-- Opening Marker --
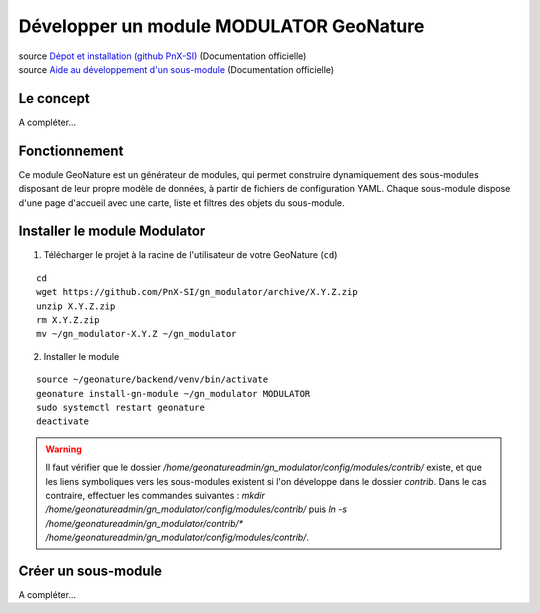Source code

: Développer un module MODULATOR GeoNature
========================================

| source `Dépot et installation (github PnX-SI) <https://github.com/PnX-SI/gn_modulator>`_ (Documentation officielle)
| source `Aide au développement d'un sous-module <https://github.com/PnX-SI/gn_modulator/blob/main/doc/creation_module.md>`_ (Documentation officielle)

----------
Le concept
----------

A compléter...

--------------
Fonctionnement
--------------

Ce module GeoNature est un générateur de modules, qui permet construire dynamiquement des sous-modules disposant de leur propre modèle de données, à partir de fichiers de configuration YAML.
Chaque sous-module dispose d'une page d'accueil avec une carte, liste et filtres des objets du sous-module.

-----------------------------
Installer le module Modulator
-----------------------------

1. Télécharger le projet à la racine de l'utilisateur de votre GeoNature (``cd``)

::

    cd
    wget https://github.com/PnX-SI/gn_modulator/archive/X.Y.Z.zip
    unzip X.Y.Z.zip
    rm X.Y.Z.zip
    mv ~/gn_modulator-X.Y.Z ~/gn_modulator

2. Installer le module

::
    
    source ~/geonature/backend/venv/bin/activate
    geonature install-gn-module ~/gn_modulator MODULATOR
    sudo systemctl restart geonature
    deactivate

.. WARNING::

    Il faut vérifier que le dossier `/home/geonatureadmin/gn_modulator/config/modules/contrib/` existe, et que les liens symboliques vers les sous-modules existent si l'on développe dans le dossier `contrib`.
    Dans le cas contraire, effectuer les commandes suivantes : `mkdir /home/geonatureadmin/gn_modulator/config/modules/contrib/` puis `ln -s /home/geonatureadmin/gn_modulator/contrib/* /home/geonatureadmin/gn_modulator/config/modules/contrib/`.

--------------------
Créer un sous-module
--------------------

A compléter...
-- Closing Marker --
* [Task]
Nothing but the lines from the line containing "Installer le module Modulator" through the final line of the entries should appear in your answer, copied exactly.

* [Problem solution]
Installer le module Modulator
-----------------------------

1. Télécharger le projet à la racine de l'utilisateur de votre GeoNature (``cd``)

::

    cd
    wget https://github.com/PnX-SI/gn_modulator/archive/X.Y.Z.zip
    unzip X.Y.Z.zip
    rm X.Y.Z.zip
    mv ~/gn_modulator-X.Y.Z ~/gn_modulator

2. Installer le module

::
    
    source ~/geonature/backend/venv/bin/activate
    geonature install-gn-module ~/gn_modulator MODULATOR
    sudo systemctl restart geonature
    deactivate

.. WARNING::

    Il faut vérifier que le dossier `/home/geonatureadmin/gn_modulator/config/modules/contrib/` existe, et que les liens symboliques vers les sous-modules existent si l'on développe dans le dossier `contrib`.
    Dans le cas contraire, effectuer les commandes suivantes : `mkdir /home/geonatureadmin/gn_modulator/config/modules/contrib/` puis `ln -s /home/geonatureadmin/gn_modulator/contrib/* /home/geonatureadmin/gn_modulator/config/modules/contrib/`.

--------------------
Créer un sous-module
--------------------

A compléter...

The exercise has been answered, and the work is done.